If you exclusively rely on official documentation you'll miss out on things that the documentation doesn't cover.
If I have to treat LLMs as a fallible source of information, why wouldn't I just go right to the source though? Having an extra step in between me and the actual truth seems pointless
If the WinAPI docs are solid you can do things like copy and paste pages of them into Claude and ask a question, rather then manually scan through them looking for the answer yourself.
Apple's developer documentation is mostly awful - try finding out how to use the sips or sandbox-exec CLI tools for example. LLMs have unlocked those for me.
If you're good at programming you can usually tell exactly why it worked or didn't work. That's how we've all worked before coding agents came along too - you don't blindly assume the snippet you pasted off StackOverflow will work, you try it and poke at it and use it to build a firm mental model of whether it's the right thing or not.
Sure. A big part of how I'd know that the function I'm calling does what I think it does, is by reading the source documentation associated with it
Does it have any threading preconditions? Any weird quirks? Any strange UB? That's stuff you can't find out just by testing. You can ask the LLM, but then you have to read the docs anyway to check its answer
Except you have no idea if what the LLM is telling you is true
I do a lot of astrophysics. Universally LLMs are wrong about nearly every astrophysics questions I've asked them - even the basic ones, in every model I've ever tested. Its terrifying that people take these at face value
For research at a PhD level, they have absolutely no idea what's going on. They just make up plausible sounding rubbish
Astrophysicist David Kipping had a podcast episode a month ago reporting that LLMs are working shockingly well for him, as well as for the faculty at the IAS.[1]
It's curious how different people come to very different conclusions about the usefulness of LLMs.
The answer it gave was totally wrong. Its not a hard question. I asked it this question again today, and some of it was right (!). This is such a low bar for basic questions
Why does it matter? We have table of contents, index and references for books and other contents. That’s a lot of navigational aid. Also they help in providing you a general overview of the domain.

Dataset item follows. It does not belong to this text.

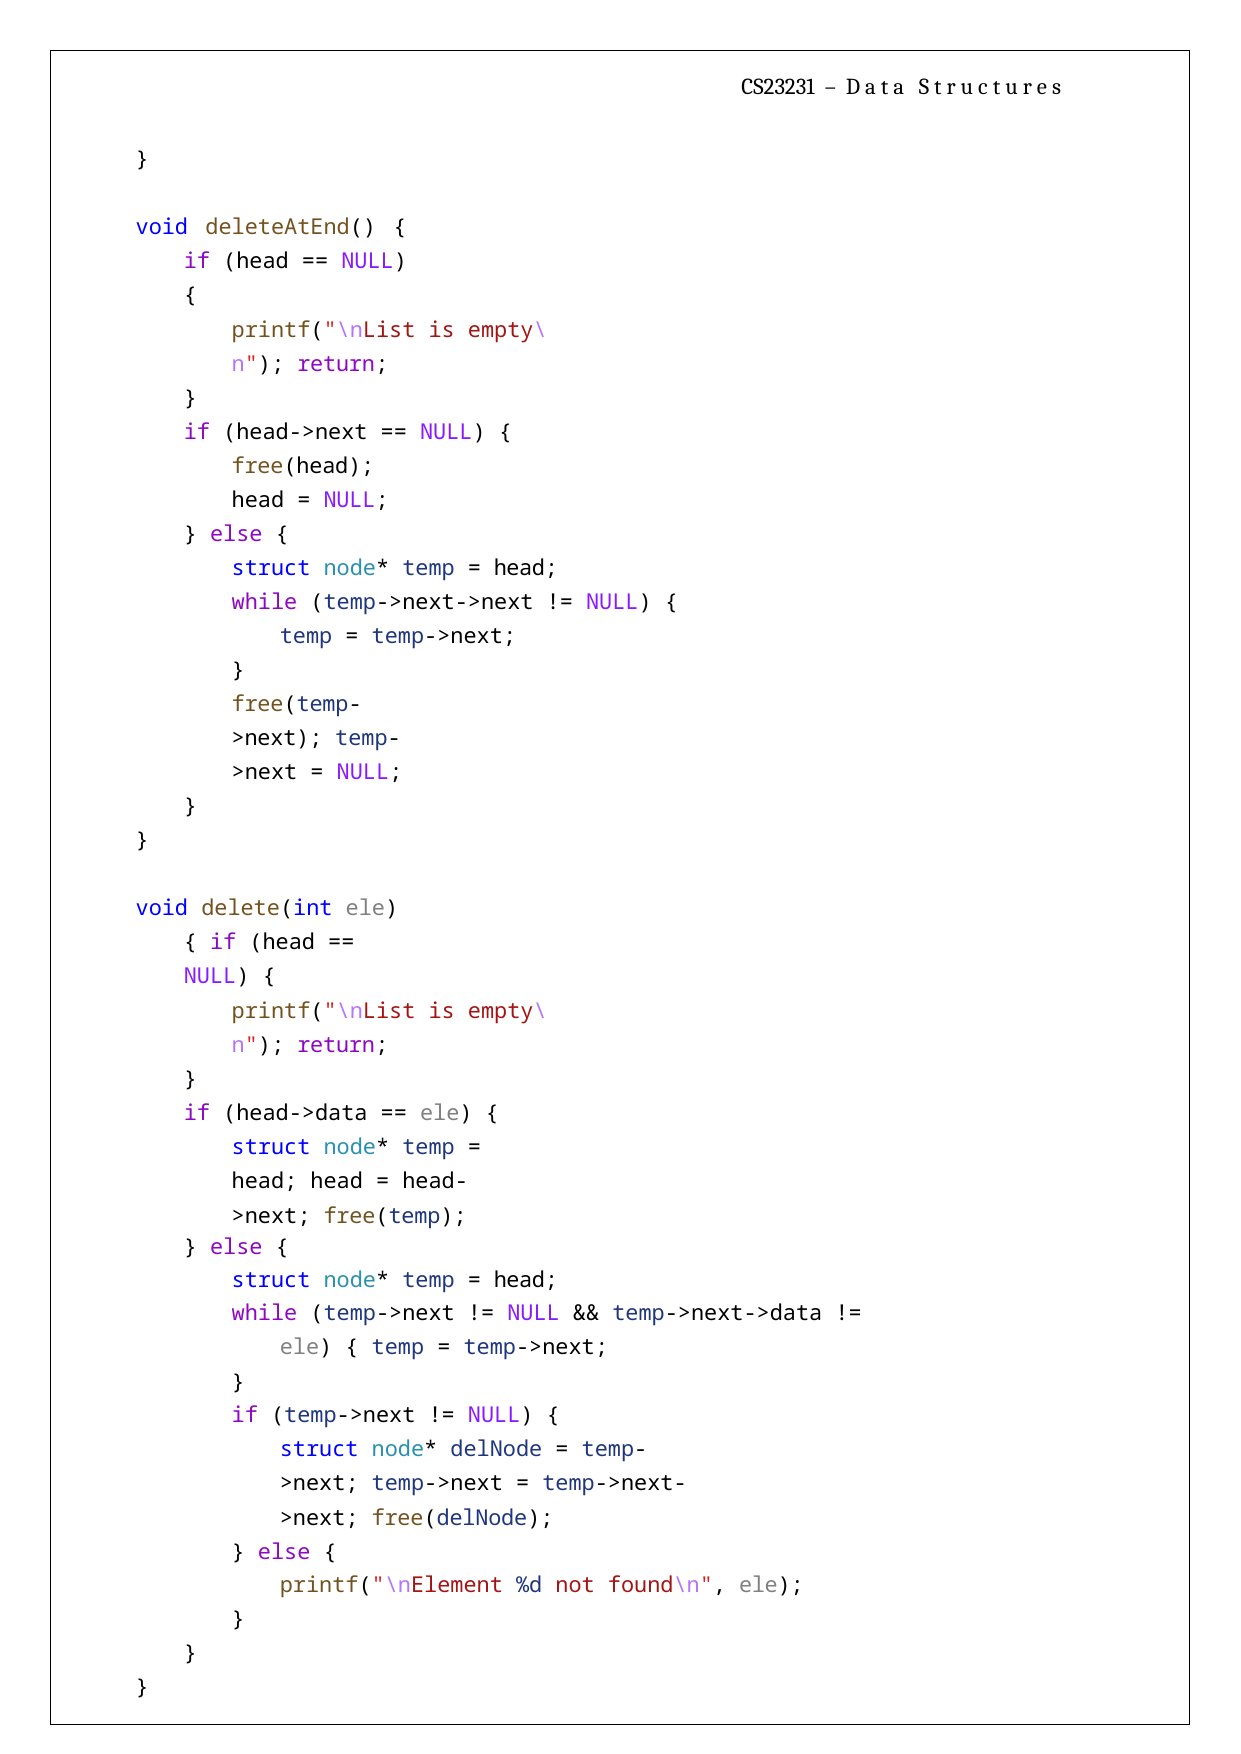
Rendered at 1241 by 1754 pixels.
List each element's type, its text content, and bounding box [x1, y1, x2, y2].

Bam, that's the single source of truth right there. Microsoft's docs are pretty great
If I use an LLM, I have to ask it for the documentation about "GetQueuedCompletionStatus". Then I have to double check its output, because LLMs hallaucinate
Doubly checking its output involves googling "GetQueuedCompletionStatus", finding this page:
I have not done win32 programming in 12 years. Maybe you've done it more recently. I'll use an LLM and you look up things manually. We can see, who can build a win32 admin UI that shows a realtime view of every open file by process with sorting, filtering and search on both the files and process/command names.
I estimate this will take me 5 minutes
Would you like to race?
This mentality is fundamentally why I think AI is not that useful, it completely underscores everything that's wrong with software engineering and what makes a very poor quality senior developer
I'll write an application without AI that has to be maintained for 5 years with an ever evolving featureset, and you can write your own with AI, and see which codebase is easiest to maintain, the most productive to add new features to, and has the fewest bugs and best performance
Sure let's do it. I am pretty confident mine will be more maintainable, because I am an extremely good software engineer, AI is a powerful tool, and I use AI very effectively
I would literally claim that with AI I can work faster and produce higher quality output than any other software engineer who is not using AI. Soon that will be true for all software engineers using AI.